### What is needed:
Copy out, from the entries below, each line holding the string "South".

### Records for the task:
________________________

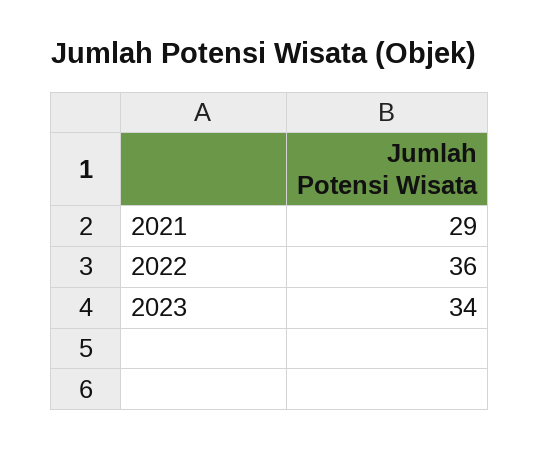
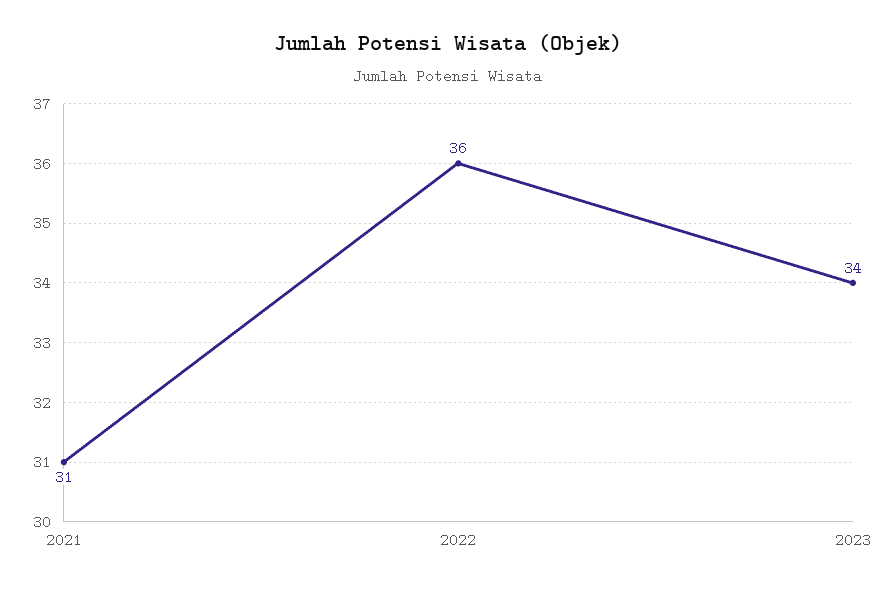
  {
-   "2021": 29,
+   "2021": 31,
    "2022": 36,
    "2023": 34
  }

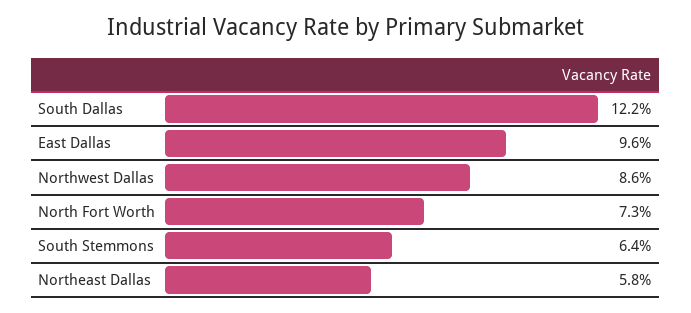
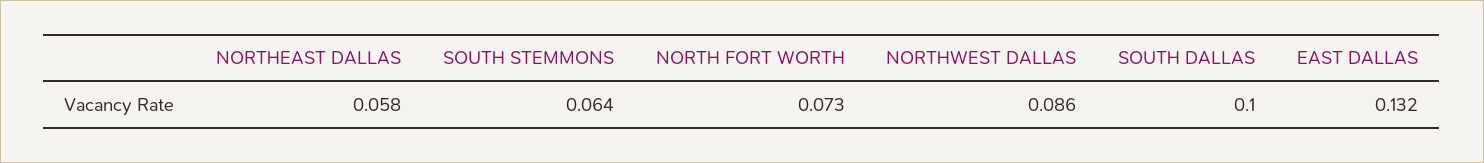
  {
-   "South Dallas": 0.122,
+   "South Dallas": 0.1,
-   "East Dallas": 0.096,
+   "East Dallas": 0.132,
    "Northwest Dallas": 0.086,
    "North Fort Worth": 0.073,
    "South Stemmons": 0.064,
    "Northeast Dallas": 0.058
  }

________________________

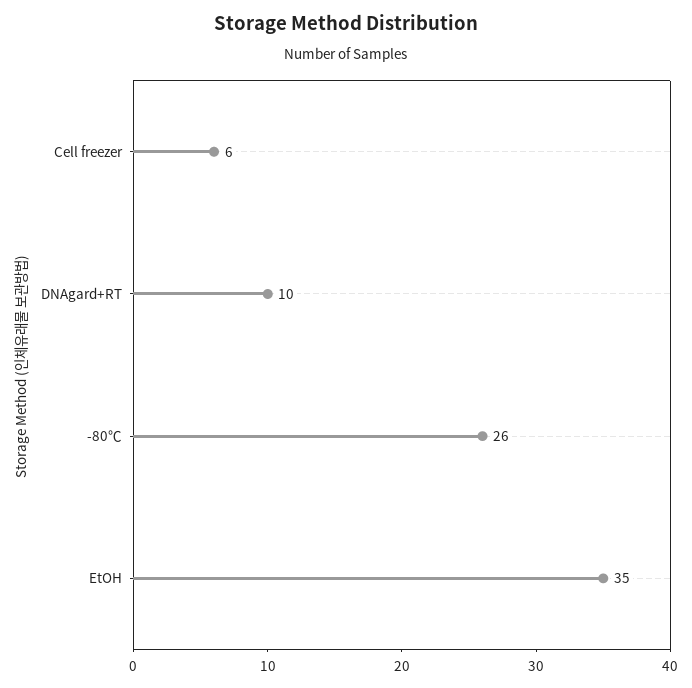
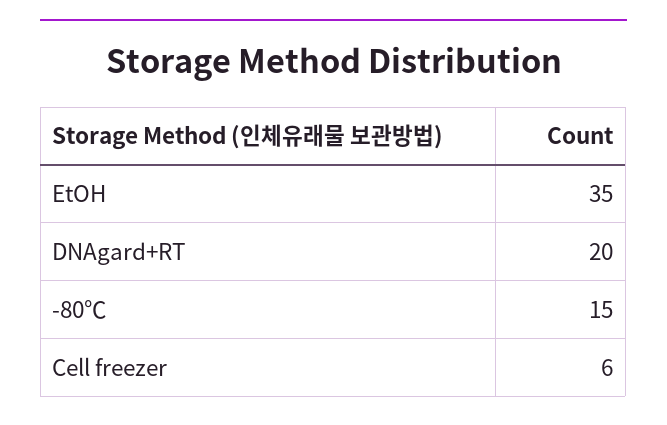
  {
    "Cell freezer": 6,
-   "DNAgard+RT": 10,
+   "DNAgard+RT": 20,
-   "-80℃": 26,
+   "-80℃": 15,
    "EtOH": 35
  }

________________________

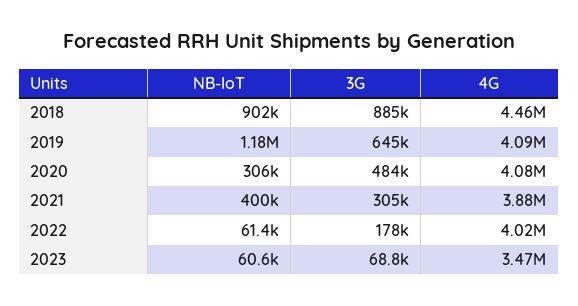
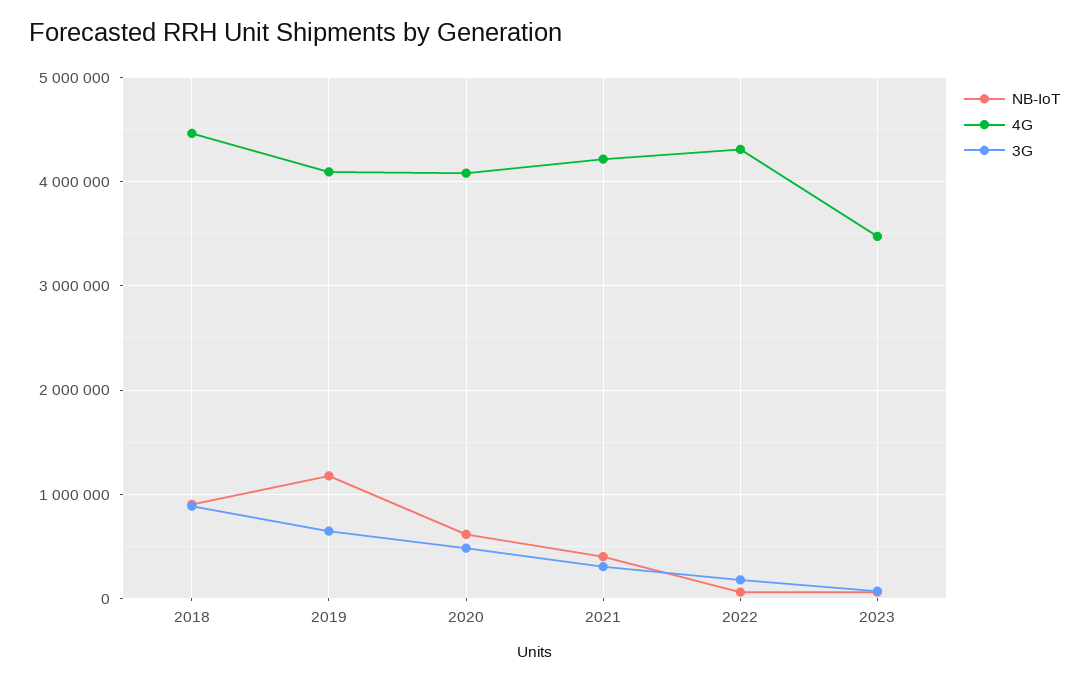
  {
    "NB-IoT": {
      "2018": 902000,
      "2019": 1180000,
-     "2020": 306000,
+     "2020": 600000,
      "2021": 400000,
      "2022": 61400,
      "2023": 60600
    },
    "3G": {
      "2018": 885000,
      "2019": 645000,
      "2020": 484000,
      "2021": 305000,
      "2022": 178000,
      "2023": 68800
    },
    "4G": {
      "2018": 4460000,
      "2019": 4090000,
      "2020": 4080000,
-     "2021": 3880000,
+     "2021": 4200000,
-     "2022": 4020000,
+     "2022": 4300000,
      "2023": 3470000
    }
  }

________________________

### Completed exercise:
-   "South Dallas": 0.122,
+   "South Dallas": 0.1,
    "South Stemmons": 0.064,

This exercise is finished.